Le niveau de risque varie en fonction du type de technique de procréation assistée utilisé et du nombre de jours écoulés depuis la naissance. Au cours de la première semaine de vie, les enfants conçus après le transfert d’un embryon congelé présentent un risque de décès deux fois plus élevé que les enfants conçus à partir du transfert d’un embryon frais ou fécondé à via une injection intracytoplasmique de sperme (ICSI). Le risque de mortalité diminue progressivement après les premières semaines de vie. Au-delà d’un an, le risque de mortalité est similaire pour tous les enfants, quelle que soit la méthode de conception.

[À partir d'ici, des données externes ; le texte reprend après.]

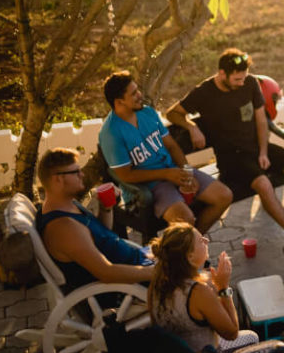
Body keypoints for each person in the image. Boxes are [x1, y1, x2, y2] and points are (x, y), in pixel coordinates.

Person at [166, 48, 284, 240]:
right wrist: (191, 126)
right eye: (237, 79)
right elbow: (172, 113)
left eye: (243, 78)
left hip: (256, 148)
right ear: (222, 73)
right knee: (264, 184)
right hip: (231, 158)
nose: (242, 83)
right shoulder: (204, 92)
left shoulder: (249, 83)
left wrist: (264, 152)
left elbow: (261, 120)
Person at [99, 71, 232, 233]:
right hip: (149, 188)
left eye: (137, 90)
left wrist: (187, 172)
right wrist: (167, 174)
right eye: (133, 93)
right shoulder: (111, 133)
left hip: (175, 172)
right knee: (186, 220)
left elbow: (172, 146)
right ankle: (187, 246)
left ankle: (192, 244)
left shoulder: (147, 112)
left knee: (224, 196)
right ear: (119, 102)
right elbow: (125, 175)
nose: (140, 95)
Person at [148, 223, 284, 353]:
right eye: (200, 241)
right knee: (279, 350)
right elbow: (232, 333)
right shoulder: (197, 292)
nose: (206, 240)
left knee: (251, 337)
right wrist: (223, 288)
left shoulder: (156, 282)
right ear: (190, 257)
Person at [35, 148, 154, 291]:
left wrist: (106, 208)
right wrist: (158, 271)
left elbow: (101, 236)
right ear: (58, 179)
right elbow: (106, 273)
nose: (82, 174)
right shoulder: (63, 228)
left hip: (141, 261)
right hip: (131, 286)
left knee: (183, 242)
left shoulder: (68, 204)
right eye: (76, 172)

Selon les chercheurs, les résultats de l’étude peuvent s’expliquer par le fait que les « bébés-éprouvettes » sont souvent nés prématurément. Ces naissances peuvent s’accompagner pour les enfants d’insuffisances respiratoires et de déficience du système immunitaire. Ce sont de fait les principales causes de mortalité infantile de bébés conçus par PMA : détresse respiratoire, développement pulmonaire incomplet, avec les infections et les hémorragies néonatales. Il est également possible que la raison de l’infertilité de la mère ou du père soit responsable d’un risque plus élevé de complications. Une étude publiée dans Plos One en 2014 a montré que les mères qui avaient été diagnostiquées « stériles » avant de concevoir naturellement avaient sept fois plus de risques d’accoucher d’une enfant mort-né.